**Aim of the exercise:**
In the records below, some lines contain "impedance"; state the number of such lines and nothing else.

**Records supplied:**

········

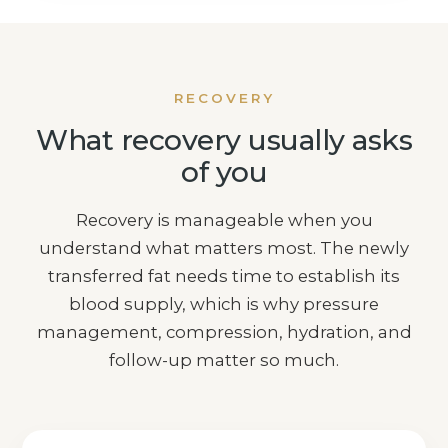
RECOVERY
What recovery usually asks
of you
Recovery is manageable when you
understand what matters most. The newly
transferred fat needs time to establish its
blood supply, which is why pressure
management, compression, hydration, and
follow-up matter so much.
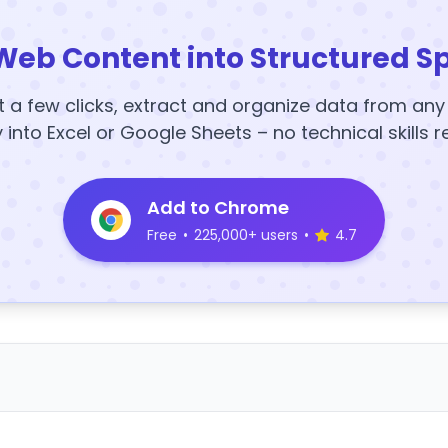
Web Content into Structured S
t a few clicks, extract and organize data from an
y into Excel or Google Sheets – no technical skills r
Add to Chrome
Free
•
225,000+ users
•
4.7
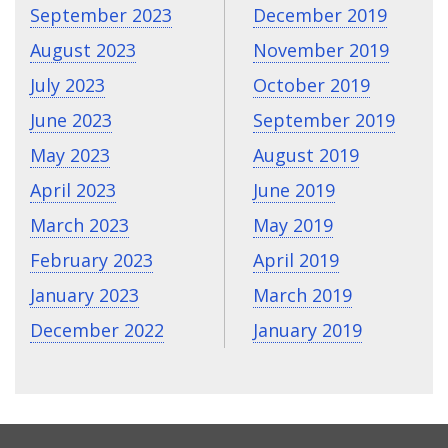
September 2023
December 2019
August 2023
November 2019
July 2023
October 2019
June 2023
September 2019
May 2023
August 2019
April 2023
June 2019
March 2023
May 2019
February 2023
April 2019
January 2023
March 2019
December 2022
January 2019
CONTACT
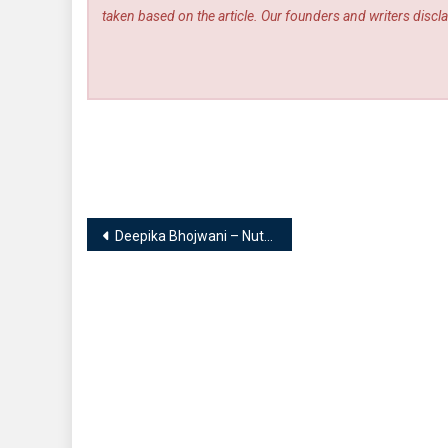
taken based on the article. Our founders and writers disclai
Post
Deepika Bhojwani – Nutritionist, Weightloss Expert, Post-partum Nutritionist, Keto Coach, Sports Nutritionist | D for DIET
navigation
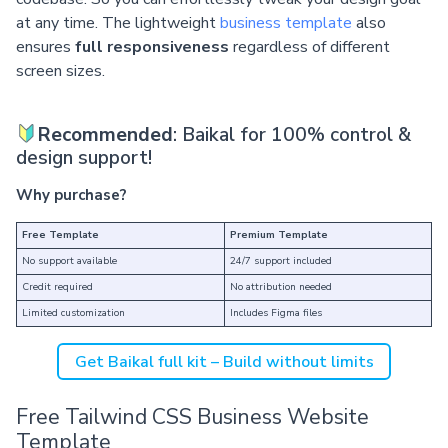
at any time. The lightweight
business template
also
ensures
full responsiveness
regardless of different
screen sizes.
Recommended
: Baikal for 100% control &
design support!
Why purchase?
Free Template
Premium Template
No support available
24/7 support included
Credit required
No attribution needed
Limited customization
Includes Figma files
Get Baikal full kit – Build without limits
Free Tailwind CSS Business Website
Template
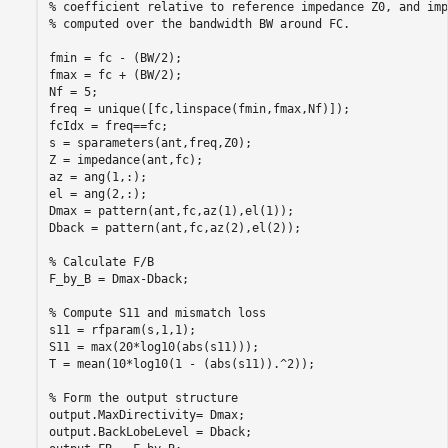
% coefficient relative to reference impedance Z0, and imp
% computed over the bandwidth BW around FC.

fmin = fc - (BW/2);

fmax = fc + (BW/2);

Nf = 5;

freq = unique([fc,linspace(fmin,fmax,Nf)]);

fcIdx = freq==fc;

s = sparameters(ant,freq,Z0);

Z = impedance(ant,fc);

az = ang(1,:);

el = ang(2,:);

Dmax = pattern(ant,fc,az(1),el(1));

Dback = pattern(ant,fc,az(2),el(2));

% Calculate F/B

F_by_B = Dmax-Dback;

% Compute S11 and mismatch loss

s11 = rfparam(s,1,1);

S11 = max(20*log10(abs(s11)));

T = mean(10*log10(1 - (abs(s11)).^2));

% Form the output structure

output.MaxDirectivity= Dmax;

output.BackLobeLevel = Dback;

········

**Finished exercise:**
2